The Unitarian office in Lisbon remained open throughout the war. The Sharps, Charles Joy, and the Dexters each staffed the office at various times. In collaboration with many other individuals and organizations, they helped several thousand people escape. The Unitarians focused on political refugees, academics, scientists, and intellectuals. Political refugees were people who had spoken out against Nazism in Germany or fascism in Spain and whom other organizations were reluctant to help.

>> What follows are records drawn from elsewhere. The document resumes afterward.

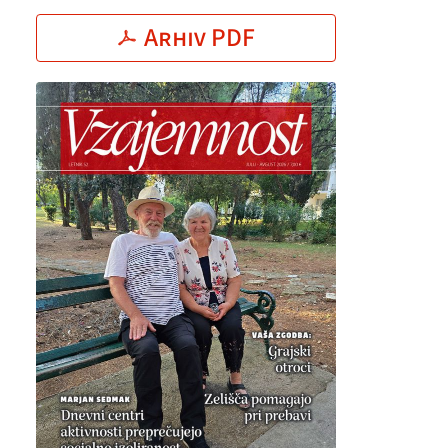
Arhiv PDF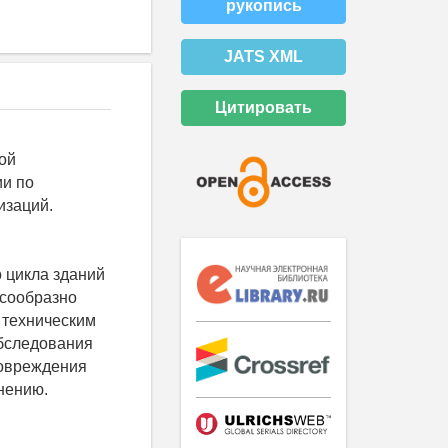
рукопись
JATS XML
Цитировать
ой
ии по
изаций.
 цикла зданий
есообразно
 техническим
обследования
повреждения
нению.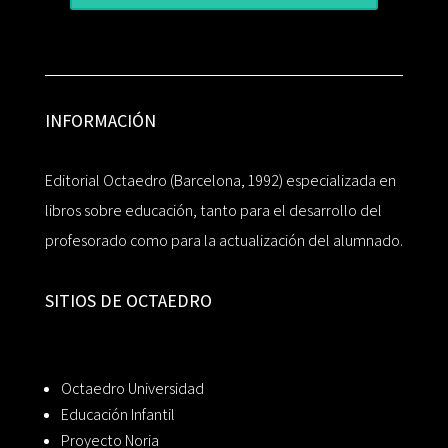
INFORMACIÓN
Editorial Octaedro (Barcelona, 1992) especializada en
libros sobre educación, tanto para el desarrollo del
profesorado como para la actualización del alumnado.
SITIOS DE OCTAEDRO
Octaedro Universidad
Educación Infantil
Proyecto Noria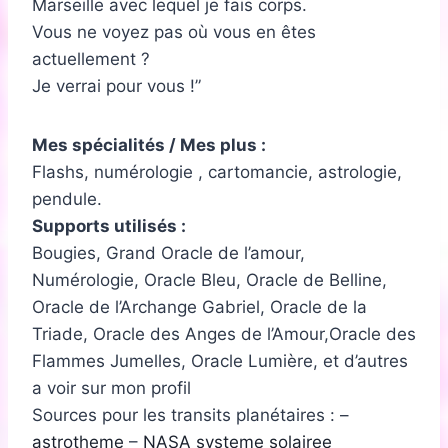
Marseille avec lequel je fais corps.
Vous ne voyez pas où vous en êtes
actuellement ?
Je verrai pour vous !
Mes spécialités / Mes plus :
Flashs, numérologie , cartomancie, astrologie,
pendule.
Supports utilisés :
Bougies, Grand Oracle de l’amour,
Numérologie, Oracle Bleu, Oracle de Belline,
Oracle de l’Archange Gabriel, Oracle de la
Triade, Oracle des Anges de l’Amour,Oracle des
Flammes Jumelles, Oracle Lumière, et d’autres
a voir sur mon profil
Sources pour les transits planétaires : –
astrotheme
–
NASA systeme solairee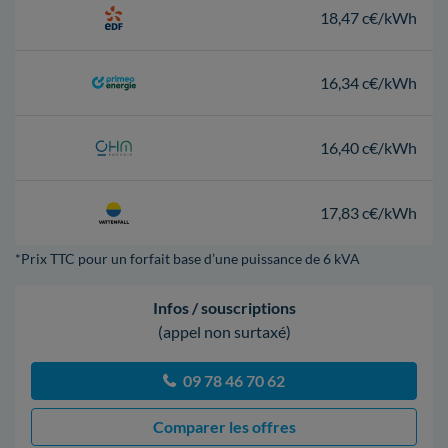
18,47 c€/kWh
16,34 c€/kWh
16,40 c€/kWh
17,83 c€/kWh
*Prix TTC pour un forfait base d’une puissance de 6 kVA
Infos / souscriptions
(appel non surtaxé)
09 78 46 70 62
Comparer les offres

Among those the Sharps directly helped escape was the German Jewish novelist Lion Feuchtwanger. Waitstill Sharp sailed with Feuchtwanger to New York. The trip was possible because Martha Sharp gave up her ticket to ensure passage for Feuchtwanger.

Marseille

While Waitstill Sharp spent most of his time in Lisbon, Martha Sharp worked at a new Unitarian Service Committee office in Marseille. The French city was the primary port in unoccupied Vichy France from which refugees could escape. During this time, the Unitarian Service Committee worked closely with Varian Fry. An American, Fry had been sent to Europe by the new Emergency Rescue Committee (the forerunner of today's International Rescue Committee) in New York. As refugees escaped with the help of the Emergency Rescue Committee, the USC helped them navigate the French-Spanish border. The USC also assisted with travel arrangements and money once the refugees reached Lisbon.

Waitstill and Martha Sharp supervise the arrival of 14 tons of milk products to distribute to children in the region.

Waitstill and Martha Sharp supervise the arrival of 14 tons of milk products to distribute to children in the region. Pau, France, August 1940.

Credits:
  • Unitarian Universalist Service Committee

In Marseille, Martha focused on distributing milk to French children. She also organized a children’s transport to the United States. Martha doggedly battled numerous bureaucracies to secure exit visas, transit permits, and identity papers for 29 children and 10 adults. She sailed from Lisbon with two children and four adults in early December 1940. The others followed on a second voyage. Martha’s organization of the children’s transport became a model for the United States Committee for the Care of European Children. That committee brought several hundred children from France, Spain, and Portugal to the United States during World War II.

Wartime and Postwar

During the war, Martha gave numerous speeches on behalf of the Unitarian Service Committee. Both Martha and Waitstill advocated for the American Relief for Czechoslovakia organization. In 1944, Waitstill Sharp was appointed to a United Nations Relief and Rehabilitation Administration (UNRRA) position in Cairo. Martha returned to Spain and Portugal, where she assisted refugees, mainly Spanish Republicans, to immigrate to South America.

In 1946, Martha ran for Congress. She lost, in part because of accusations that the USC was a leftist, communist-supporting organization.

Having spent so much time apart, Martha and Waitstill decided to divorce in 1954. Both eventually remarried. Waitstill Sharp passed away in 1983. Martha Sharp Cogan died in 1999.

Righteous Among the Nations

In 1963, Yad Vashem established the title of Righteous Among the Nations to honor non-Jews who risked their lives to save Jews during the Holocaust. In 2006, Martha and Waitstill Sharp were the second and third US citizens, after Varian Fry, to receive this designation.

Critical Thinking Questions

  • What pressures and motivations may have influenced the Sharps?

  • Are these factors unique to this history or universal?

  • How can societies, communities, and individuals reinforce and strengthen the willingness to stand up for others?